• Leadership,  Living as a Leader

    Whose Filling Up Your Calendar?

    fullsizerender-3Do you take the time to plan your day, your week, your month, your life?  Do you have clearly stated personal core values and purpose statement?  Do you have a map that guides you to the places you want to go and a plan for becoming the person God’s called you to be?

    If you answer to these questions is a “no” or “not to often” – here’s the harsh reality – someone else, by default, will create answers to these questions for you.  They’ll plan your time, set your priorities, fill up your calendar and make sure their priorities and goals are being achieved before yours.  Not because people are manipulative or malicious but simply because they can, because you let them, because you’re not doing it yourself.

    You see our days and weeks, represented by our calendars, have their own magnetic pull. They will draw in the nearest activities, tasks, projects, and appointments into every available time slot of your life.  And trust me, if you’re a leader, there’s always somebody’s priorities close by.  The question is which priorities will be closest and fill up your calendar? Yours or others?

    So what can you do to assure that your life is filled with your plans, goals, priorities, and the people you want and need to see?  It’s simple, with discipline, diligence and tenacity, fill in your calendar before others do so for you.  And this starts by having a planning rhythm for your life. This rhythm should include five separate personal planning sessions, or as my friend Jack McQueeney calls them – meetings with yourself.   These meetings are:

    Annual Planning – where you set you goals  and priorities for the year, then schedule these, along with other major events, into your calendar for the year. I do this in November or December of each year with my wife Denise. Typically it takes an afternoon to accomplish.

    Seasonal or Quarterly Meeting – check your progress on your annual plan, map out in more detail your calendar, and move things around that have unintentionally crept into your life.  This meeting should only be a couple hours at the most.

    Monthly Review – adjust your Seasonal/Quarterly plan and fill in open times with your priorities.  At this step be much more detailed in filling in your calendar. I spend about an hour during the last week of each month planning the next month.

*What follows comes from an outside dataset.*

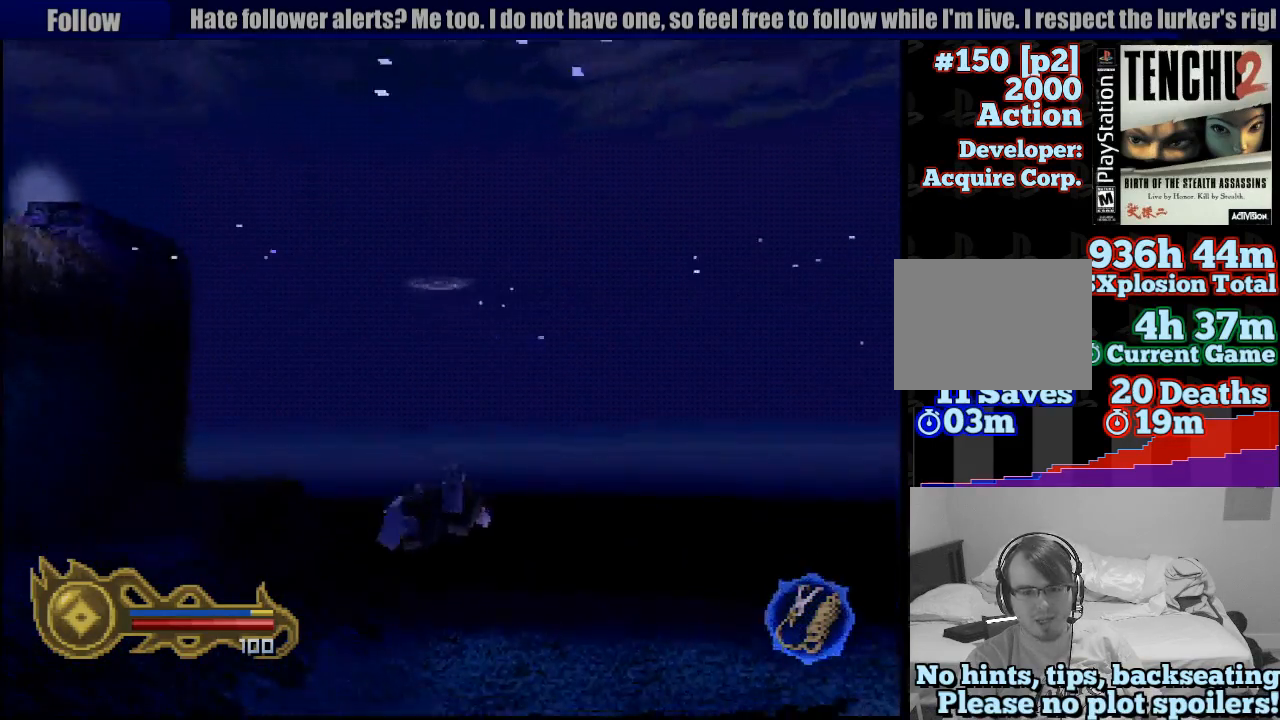
{"dt_ms": 500, "buttons": [], "left_stick": "down", "right_stick": "center", "button_events": [[67, "CROSS", "down"], [150, "CROSS", "up"], [250, "CROSS", "down"], [317, "CROSS", "up"], [433, "CROSS", "down"], [483, "CROSS", "up"]]}
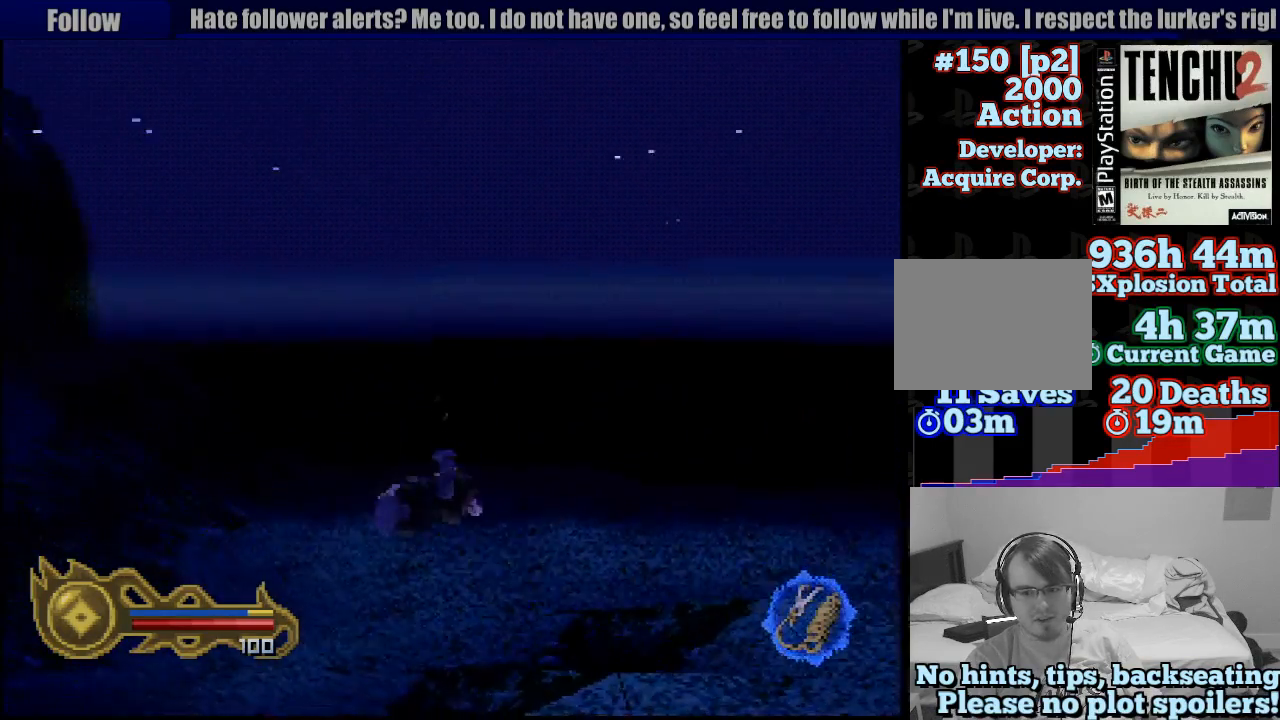
{"dt_ms": 500, "buttons": ["CROSS"], "left_stick": "center", "right_stick": "center", "button_events": [[100, "CROSS", "down"], [183, "CROSS", "up"], [267, "CROSS", "down"], [367, "CROSS", "up"], [450, "CROSS", "down"]]}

    Weekly Meeting – the most important meeting of your life.  This is where you set weekly goals then build time into your calendar to accomplish them. You do this by doggedly moving the less important things out and making time for the most important work to be done  Though it’s the most important meeting, once you’ve done it a number of times it doesn’t take long – 30 minutes is my typical time needed.  I usually do it on Sunday morning.

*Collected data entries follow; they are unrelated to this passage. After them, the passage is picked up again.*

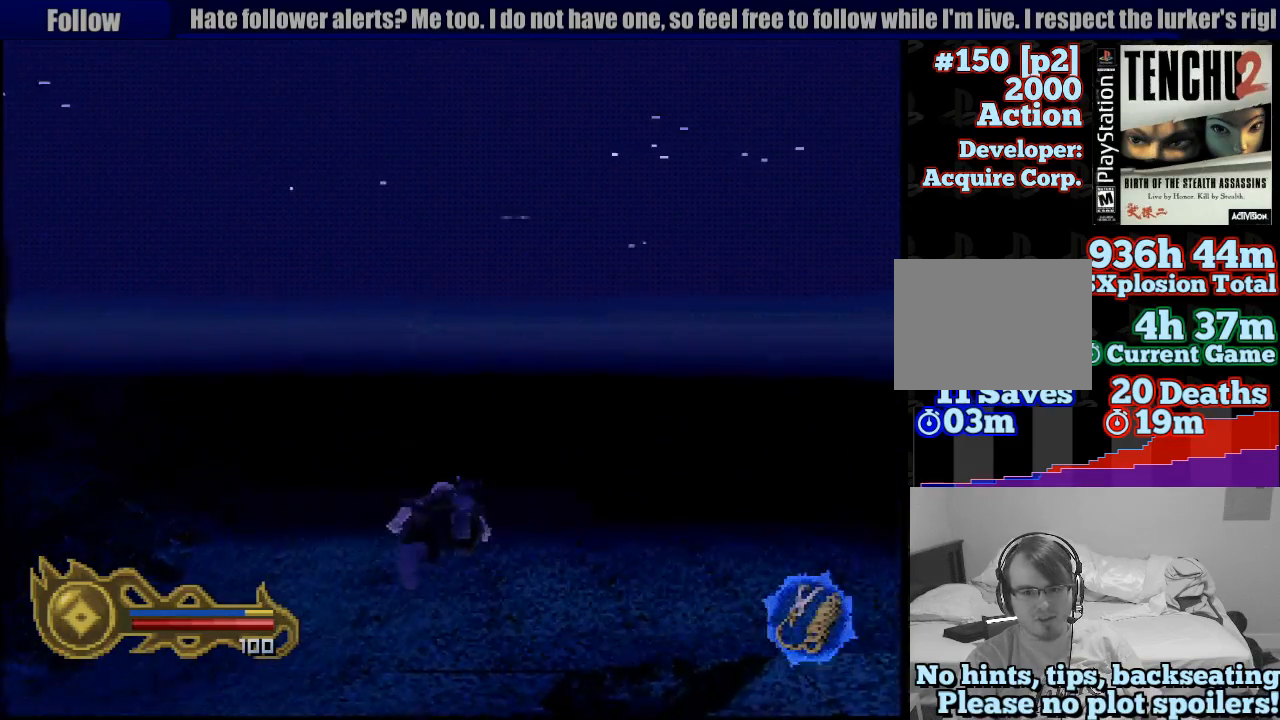
{"dt_ms": 500, "buttons": ["CROSS"], "left_stick": "center", "right_stick": "center", "button_events": [[67, "CROSS", "up"], [133, "CROSS", "down"], [233, "CROSS", "up"], [317, "CROSS", "down"], [417, "CROSS", "up"], [500, "CROSS", "down"]]}
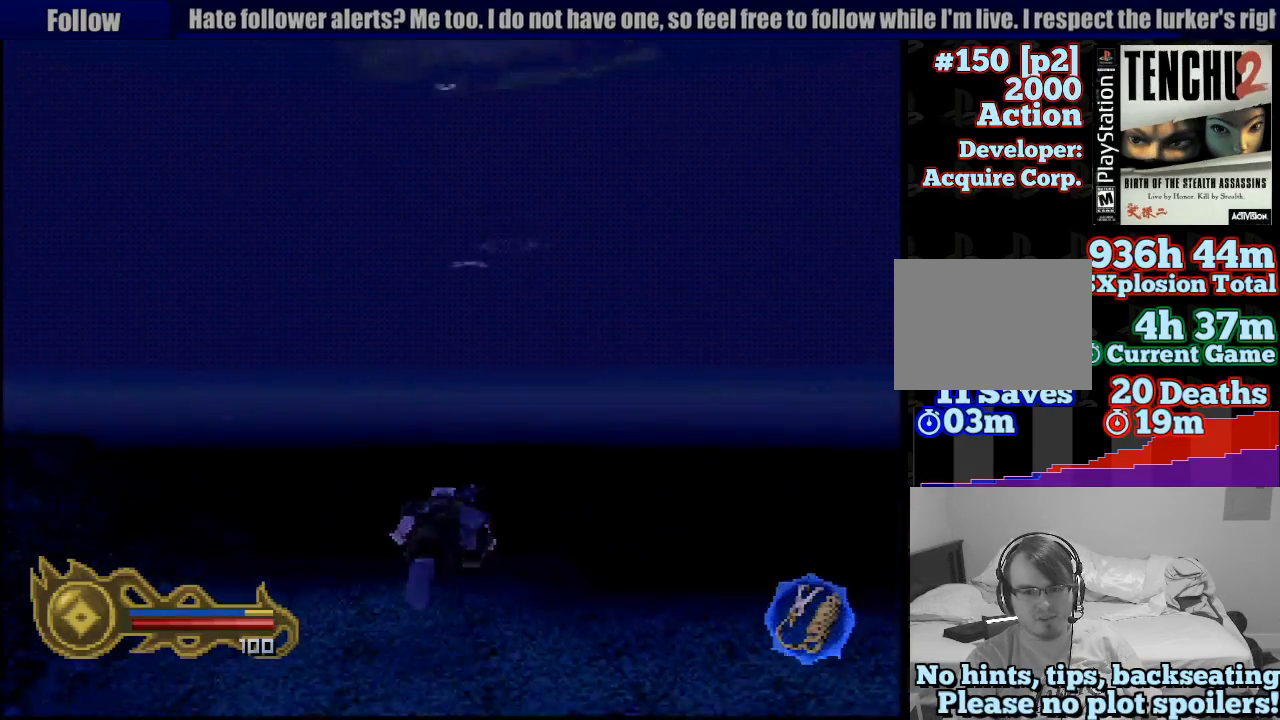
{"dt_ms": 500, "buttons": [], "left_stick": "center", "right_stick": "center", "button_events": [[100, "CROSS", "up"], [183, "CROSS", "down"], [250, "CROSS", "up"], [267, "CROSS", "down"], [300, "CROSS", "up"], [367, "CROSS", "down"], [467, "CROSS", "up"]]}
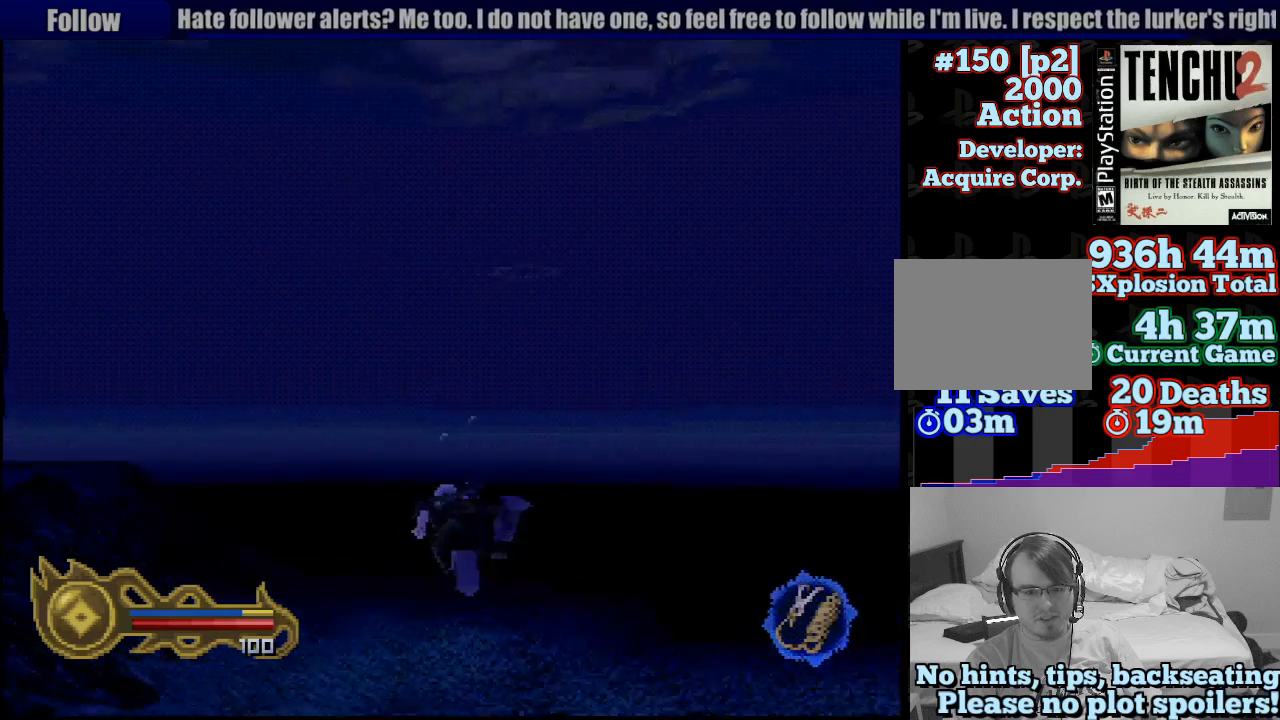
{"dt_ms": 500, "buttons": ["CROSS"], "left_stick": "left", "right_stick": "center", "button_events": [[50, "CROSS", "down"], [133, "CROSS", "up"], [233, "CROSS", "down"], [350, "CROSS", "up"], [417, "CROSS", "down"]]}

    Daily Plan – everyday it’s important to look at your weekly plan and calendar and make sure you’re on track to accomplish your goals and key work. Early every morning I identify my top 1 to 3 priorities for that day.  This takes about 5 or 10 minutes.

    Now if this all seems to require to much time, let me ask you one final question – if you don’t have time to plan,  how do you have time to do everyone’s else’s priorities and yours as well?  So make 2017 your best, most fruitful year yet by filling your calendar up before someone does it for you.

     

     

     

     

     

  • Leadership,  Living as a Leader,  Marriage and Family

    Walking through the Season of Lasts

    2013-09-03 05.13.34-2“I just played my last high school soccer game” our son, Jonathan, said amidst tears and hugs from teammates, classmates, parents, and coaches. Tis the season of lasts for our youngest son as he finishes his last year of high school. Being a 4 sport athlete and highly involved in the life of his school, Jonathan knows he has some more lasts before his year’s done. So based on the sadness he felt after his last soccer game I think he’s already dreading the next major last.

    So on our way home from his last game I reminded Jonathan that a season of lasts doesn’t last forever. In fact a last of something means a first for something else. Though I acknowledged to him that early in the season of lasts it’s not always clear what the new first will be. For example Jonathan knows he’ll be going to college, which is comforting at a certain level, but he doesn’t know where. And not having a clear and specific picture of the first can make the season of lasts most difficult.

    Yet once there’s clarity about the new first – in this case where Jonathan will be attending college, it’s easy to move from the sadness and loss to excitement about the promise that new first brings. But the key is finding that new first, to have a real and tangible plan beyond the last last. The more specific the plan, the easier it is to have the lasts feel like they’re giving birth to the new first instead of bringing an end to all things good and happy. That’s why this week Jonathan, Denise and I are making our first official college visits. Not to run away from the lasts but to put them into a different light, a light of a new first.

    Now this all sounds really good as I’m saying it to a 17-year-old but here’s the real test of my fatherly advice – with Jonathan being our last child it also means Denise and I are also experiencing a season of lasts. After nine high school soccer seasons as a parent, Jonathan’s last game was also our last soccer game, his last basketball game will also be ours, his last day of school will be ours. I’ll admit I’m very sad about it all and already feel the loss that having no kids in school will bring to our lives.

    Yet now it’s time for Denise and me to heed our own advice and have a plan and envision a life as “empty nesters”, and to discover our next first. What will it be? I don’t know but I’m excited to find out.